I'm struggling to monitor a webpage with Splunk. I just need to get the html from a certain URL (like google,com) and get the contents of the element into Splunk. According to the following link, a script using WGET would be the best solution:
Hi, thanks for your response. Have you actually been able to get this to work? I have been trying to set it up and no matter what I do, it returns a table with timed_out as True. Here are examples of searches after setup:
Can you let me know how you set it up?
it is working fine for a simple HTML page i have created that dont have any CSS
<!DOCTYPE html> <html> <body> hello this is a sample page content </body> </html>
in this case - *in the selector settings of the Website Input you should put **
then to extract only the body of the html i have used the REX command
index=web* sourcetype="web test" | rex field=content "(?msi)<Body>(?<testdata>.*)<\/Body>\s+"
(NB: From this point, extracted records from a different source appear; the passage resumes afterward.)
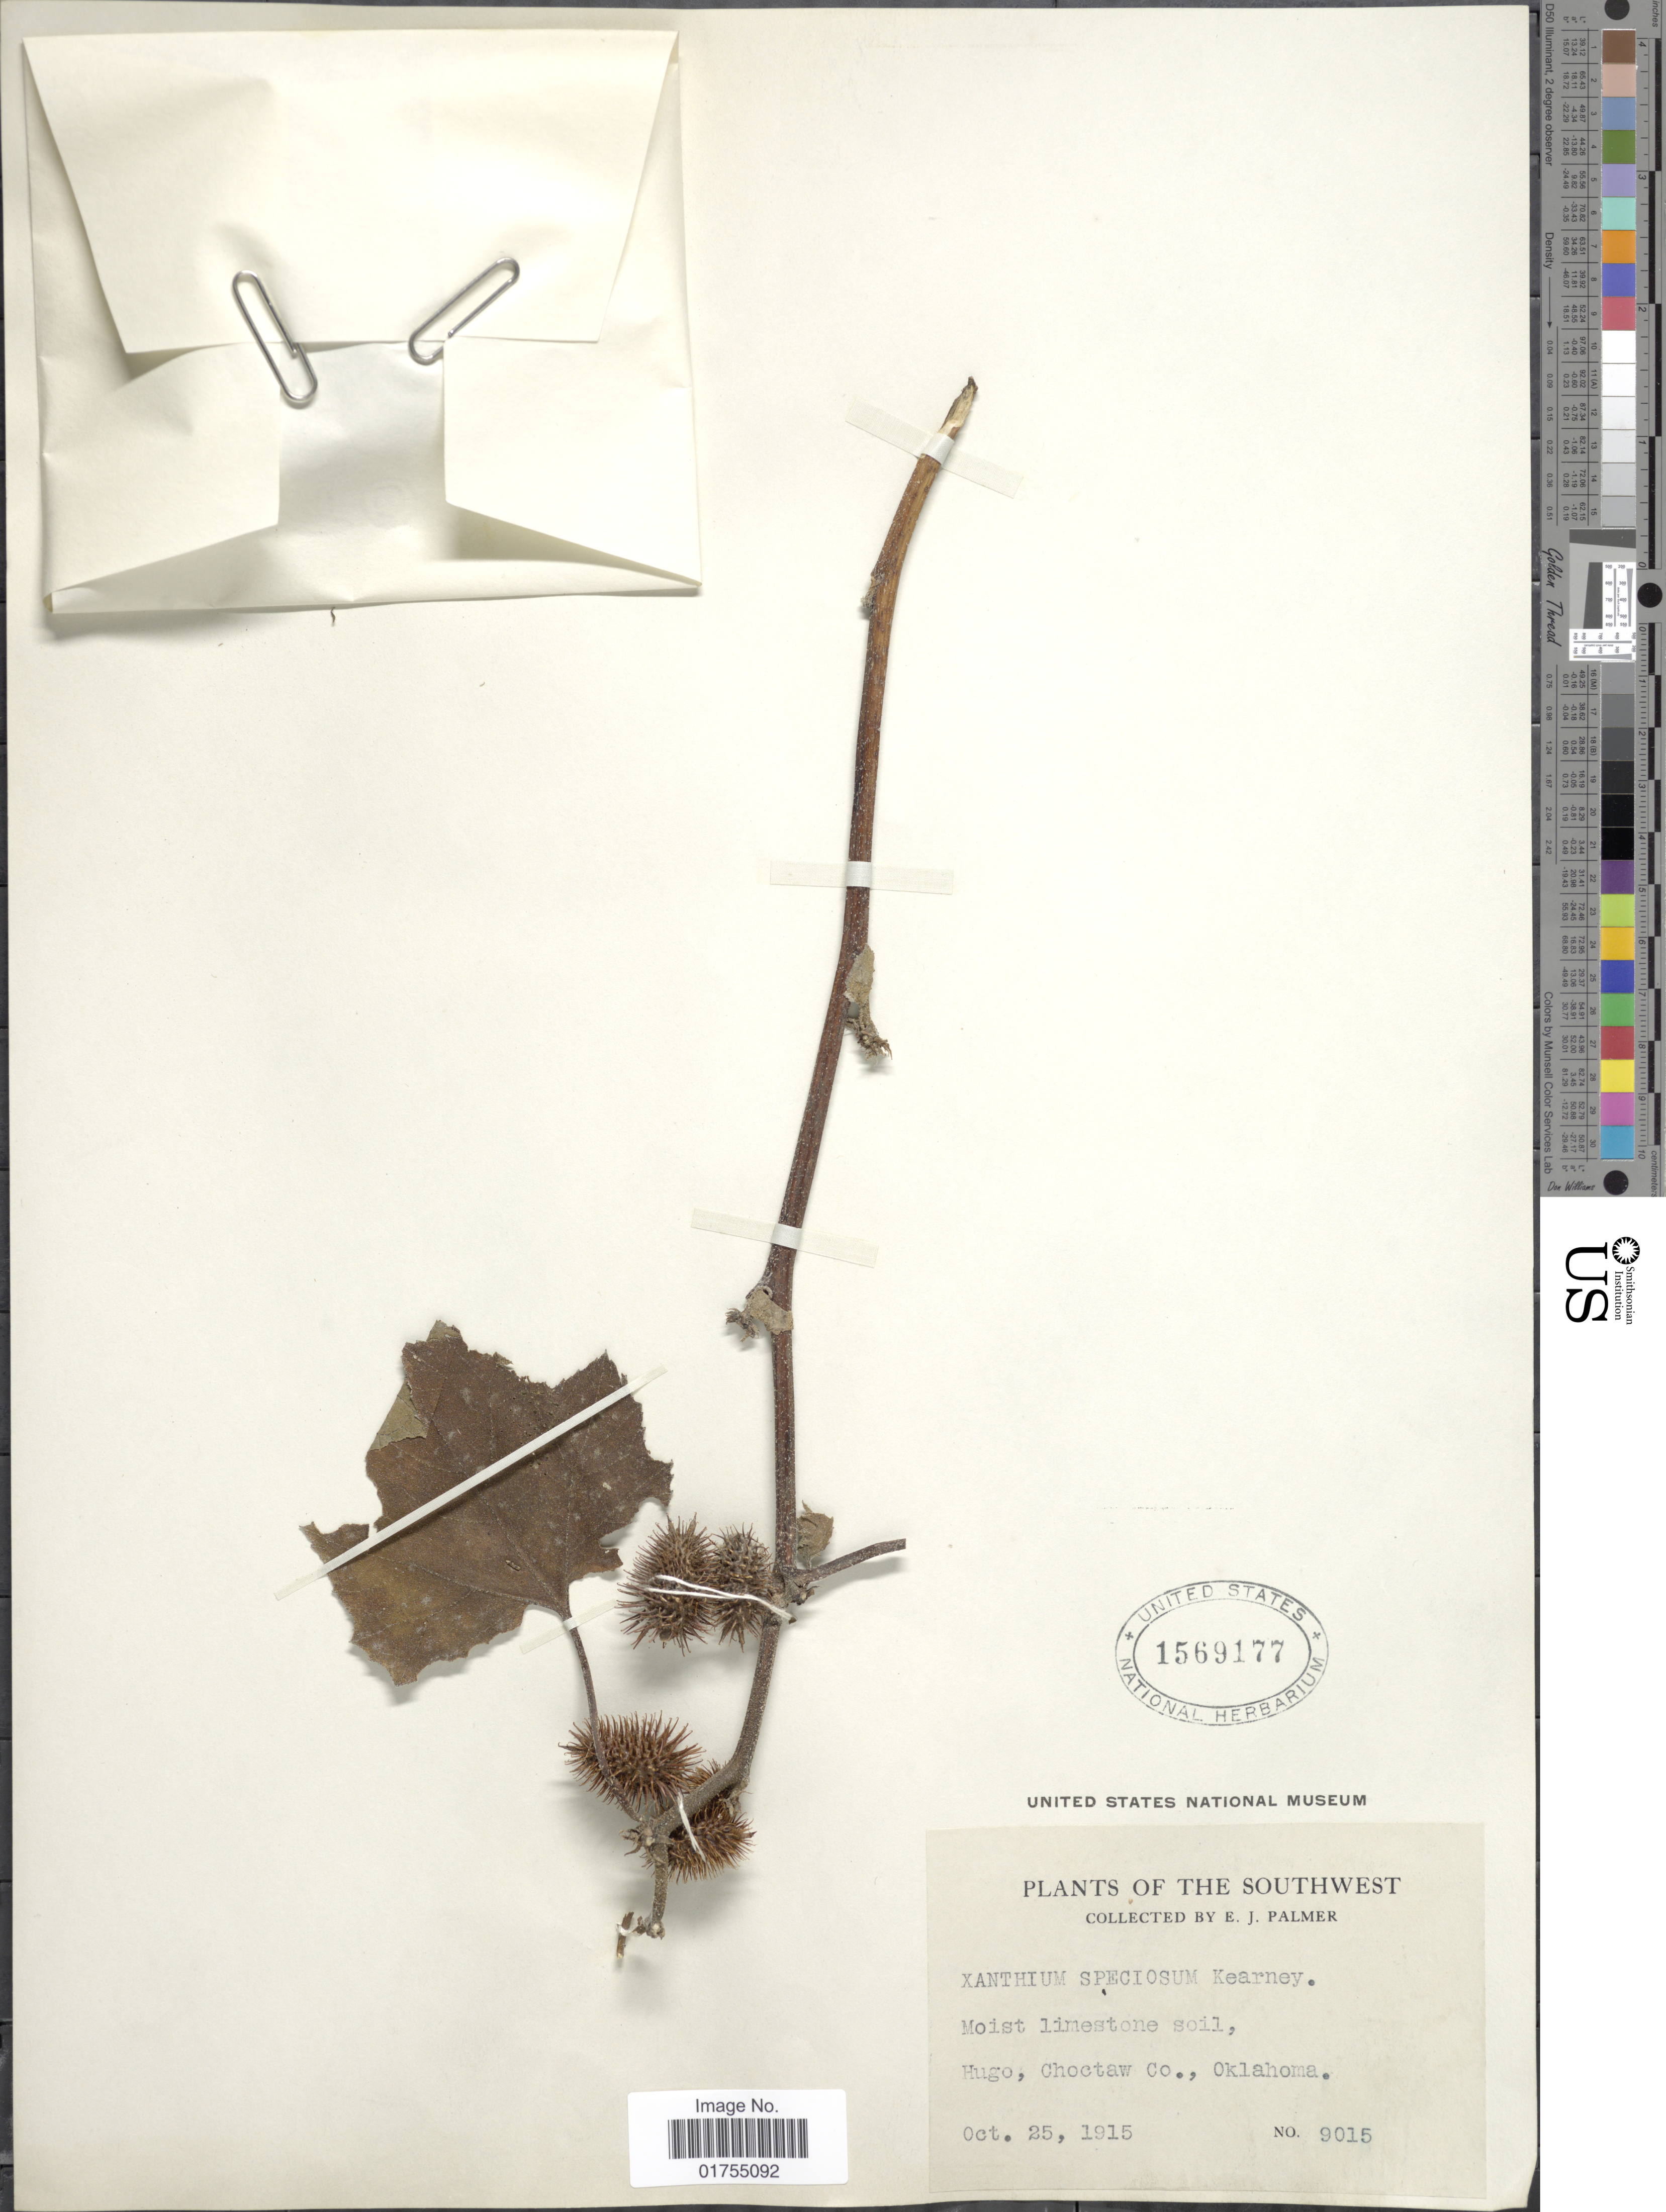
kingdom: Plantae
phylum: Tracheophyta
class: Magnoliopsida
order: Asterales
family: Asteraceae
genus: Xanthium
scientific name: Xanthium speciosum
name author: Kearney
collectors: E. J. Palmer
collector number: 9015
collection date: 1915-10-25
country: United States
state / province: Oklahoma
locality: Southwest. Hugo, Choctaw Co.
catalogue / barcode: US 1569177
i have used it for a while in a test environment. it is working ok but it takes some time to find the right selector.
please note that the selector is based on the page CSS classes. in the search in your comment the selector is body which seem to be the html part. try finding the css class that define the text you are trying to get from the site.
Got it, I was thinking css/html classes were the same. The page I am using is very bare-bones. There is no CSS at all. You're saying you can only monitor classes that have CSS applied to them?